Fix PDB parsing, add distillation MSA cropping

6298a3e6 · Gustaf Ahdritz · 4d40ce80 · 6298a3e6 · 6298a3e6 · 6298a3e6
Commit 6298a3e6 authored Oct 23, 2021 by Gustaf Ahdritz
6 changed files
--- a/openfold/config.py
+++ b/openfold/config.py
@@ -179,6 +179,7 @@ config = mlc.ConfigDict(
                    "all_atom_positions",
                    "resolution",
                    "use_clamped_fape",
+                    "is_distillation",
                ],
            },
            "predict": {
@@ -192,6 +193,7 @@ config = mlc.ConfigDict(
                "crop": False,
                "crop_size": None,
                "supervised": False,
+                "subsample_recycling": False,
            },
            "eval": {
                "fixed_size": True,
@@ -204,6 +206,7 @@ config = mlc.ConfigDict(
                "crop": False,
                "crop_size": None,
                "supervised": True,
+                "subsample_recycling": False,
            },
            "train": {
                "fixed_size": True,
@@ -218,6 +221,7 @@ config = mlc.ConfigDict(
                "supervised": True,
                "clamp_prob": 0.9,
                "subsample_recycling": True,
+                "max_distillation_msa_clusters": 1000,
            },
            "data_module": {
                "use_small_bfd": False,

--- a/openfold/data/data_modules.py
+++ b/openfold/data/data_modules.py
+import copy
 from functools import partial
 import json
 import logging
@@ -462,9 +463,9 @@ class DummyDataset(torch.utils.data.Dataset):
 class DummyDataLoader(pl.LightningDataModule):
-    def __init__(self):
+    def __init__(self, batch_path):
        super().__init__()
-        self.dataset = Dataset()
+        self.dataset = DummyDataset(batch_path)

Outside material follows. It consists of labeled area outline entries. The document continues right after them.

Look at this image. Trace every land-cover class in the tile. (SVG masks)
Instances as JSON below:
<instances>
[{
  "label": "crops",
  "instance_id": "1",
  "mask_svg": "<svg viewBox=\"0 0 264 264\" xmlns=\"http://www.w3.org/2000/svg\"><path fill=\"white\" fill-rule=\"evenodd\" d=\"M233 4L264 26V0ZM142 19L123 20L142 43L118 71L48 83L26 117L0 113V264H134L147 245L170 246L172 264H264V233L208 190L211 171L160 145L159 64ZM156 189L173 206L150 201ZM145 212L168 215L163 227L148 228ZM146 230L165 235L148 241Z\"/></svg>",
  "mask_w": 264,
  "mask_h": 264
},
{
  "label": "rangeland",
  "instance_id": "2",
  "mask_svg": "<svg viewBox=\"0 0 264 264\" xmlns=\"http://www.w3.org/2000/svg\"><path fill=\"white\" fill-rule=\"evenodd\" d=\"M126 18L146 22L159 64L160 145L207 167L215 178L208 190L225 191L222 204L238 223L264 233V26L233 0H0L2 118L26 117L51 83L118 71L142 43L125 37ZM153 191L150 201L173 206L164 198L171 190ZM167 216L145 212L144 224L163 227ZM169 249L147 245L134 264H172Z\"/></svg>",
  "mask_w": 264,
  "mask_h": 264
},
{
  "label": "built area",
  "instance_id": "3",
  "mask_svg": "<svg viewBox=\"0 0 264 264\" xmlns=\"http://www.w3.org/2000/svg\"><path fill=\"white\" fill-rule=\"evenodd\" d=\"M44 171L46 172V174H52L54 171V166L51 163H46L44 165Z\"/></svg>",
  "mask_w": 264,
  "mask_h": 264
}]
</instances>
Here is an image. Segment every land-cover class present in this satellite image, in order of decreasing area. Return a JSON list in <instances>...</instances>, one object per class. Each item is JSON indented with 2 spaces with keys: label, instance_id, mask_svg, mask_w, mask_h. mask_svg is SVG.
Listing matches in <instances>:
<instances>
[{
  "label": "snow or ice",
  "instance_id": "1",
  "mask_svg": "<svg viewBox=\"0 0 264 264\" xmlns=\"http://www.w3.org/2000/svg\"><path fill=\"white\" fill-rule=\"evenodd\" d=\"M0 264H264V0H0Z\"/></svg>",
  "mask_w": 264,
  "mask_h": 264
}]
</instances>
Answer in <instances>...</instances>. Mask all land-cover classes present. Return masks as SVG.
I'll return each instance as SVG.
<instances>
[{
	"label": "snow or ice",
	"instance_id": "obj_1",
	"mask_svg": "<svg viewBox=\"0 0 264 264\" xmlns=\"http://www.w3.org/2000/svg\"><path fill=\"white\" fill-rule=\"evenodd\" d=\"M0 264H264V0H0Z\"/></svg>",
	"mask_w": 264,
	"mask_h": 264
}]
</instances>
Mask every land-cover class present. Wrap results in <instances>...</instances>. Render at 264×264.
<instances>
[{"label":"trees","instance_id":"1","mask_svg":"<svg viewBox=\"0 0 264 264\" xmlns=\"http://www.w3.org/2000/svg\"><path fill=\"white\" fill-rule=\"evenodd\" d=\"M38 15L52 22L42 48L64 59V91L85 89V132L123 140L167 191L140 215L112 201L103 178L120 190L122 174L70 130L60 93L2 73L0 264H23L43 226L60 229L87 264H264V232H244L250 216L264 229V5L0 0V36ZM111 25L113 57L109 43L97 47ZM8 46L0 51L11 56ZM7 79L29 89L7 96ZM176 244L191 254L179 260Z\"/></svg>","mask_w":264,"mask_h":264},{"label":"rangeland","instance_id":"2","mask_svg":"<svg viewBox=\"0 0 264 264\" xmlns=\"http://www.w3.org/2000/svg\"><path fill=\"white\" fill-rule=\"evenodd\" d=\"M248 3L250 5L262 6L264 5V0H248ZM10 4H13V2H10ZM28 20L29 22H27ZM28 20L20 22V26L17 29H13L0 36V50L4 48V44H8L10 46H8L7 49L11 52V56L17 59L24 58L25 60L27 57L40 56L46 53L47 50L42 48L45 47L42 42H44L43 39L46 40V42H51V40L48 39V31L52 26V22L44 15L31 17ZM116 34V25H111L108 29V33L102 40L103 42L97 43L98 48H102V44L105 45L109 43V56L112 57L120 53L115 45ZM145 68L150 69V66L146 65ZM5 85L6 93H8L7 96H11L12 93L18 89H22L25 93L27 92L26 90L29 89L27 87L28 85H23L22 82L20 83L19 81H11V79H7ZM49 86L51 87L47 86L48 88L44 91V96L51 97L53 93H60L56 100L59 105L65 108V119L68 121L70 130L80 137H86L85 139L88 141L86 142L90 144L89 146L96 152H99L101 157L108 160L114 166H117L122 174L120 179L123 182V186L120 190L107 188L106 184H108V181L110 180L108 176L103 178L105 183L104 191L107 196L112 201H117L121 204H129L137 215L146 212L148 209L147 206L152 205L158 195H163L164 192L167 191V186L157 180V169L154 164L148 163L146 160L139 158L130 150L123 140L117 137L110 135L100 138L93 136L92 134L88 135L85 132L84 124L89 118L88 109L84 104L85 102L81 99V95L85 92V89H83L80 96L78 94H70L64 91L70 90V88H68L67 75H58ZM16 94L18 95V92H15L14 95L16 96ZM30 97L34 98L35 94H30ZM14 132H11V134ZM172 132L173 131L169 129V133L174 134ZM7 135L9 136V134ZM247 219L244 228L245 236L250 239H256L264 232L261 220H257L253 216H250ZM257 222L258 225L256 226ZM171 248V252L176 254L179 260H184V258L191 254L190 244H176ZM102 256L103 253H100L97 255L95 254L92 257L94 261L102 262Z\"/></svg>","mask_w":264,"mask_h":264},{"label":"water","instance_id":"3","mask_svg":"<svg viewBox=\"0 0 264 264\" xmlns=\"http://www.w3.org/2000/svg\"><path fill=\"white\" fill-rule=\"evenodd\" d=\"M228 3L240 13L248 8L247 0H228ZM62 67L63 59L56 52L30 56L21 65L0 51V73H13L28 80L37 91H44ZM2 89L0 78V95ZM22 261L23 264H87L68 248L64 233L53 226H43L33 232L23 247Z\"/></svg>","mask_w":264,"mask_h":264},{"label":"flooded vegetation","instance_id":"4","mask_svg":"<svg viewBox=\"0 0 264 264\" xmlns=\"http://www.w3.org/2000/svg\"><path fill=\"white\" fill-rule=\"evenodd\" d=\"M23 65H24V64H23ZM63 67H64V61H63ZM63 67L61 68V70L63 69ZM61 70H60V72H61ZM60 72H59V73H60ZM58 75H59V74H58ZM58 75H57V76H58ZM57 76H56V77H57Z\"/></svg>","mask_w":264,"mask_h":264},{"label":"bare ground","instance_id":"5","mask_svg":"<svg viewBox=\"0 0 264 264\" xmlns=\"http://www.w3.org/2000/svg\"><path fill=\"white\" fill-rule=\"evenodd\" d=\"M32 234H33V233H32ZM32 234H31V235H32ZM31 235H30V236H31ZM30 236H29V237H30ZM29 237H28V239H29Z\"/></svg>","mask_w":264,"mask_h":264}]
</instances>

    def train_dataloader(self):
        return torch.utils.data.DataLoader(self.dataset)
--- a/openfold/data/data_pipeline.py
+++ b/openfold/data/data_pipeline.py
@@ -113,6 +113,7 @@ def make_pdb_features(
    pdb_feats["all_atom_positions"] = all_atom_positions
    pdb_feats["all_atom_mask"] = all_atom_mask
+    pdb_feats["resolution"] = np.array([0.]).astype(np.float32)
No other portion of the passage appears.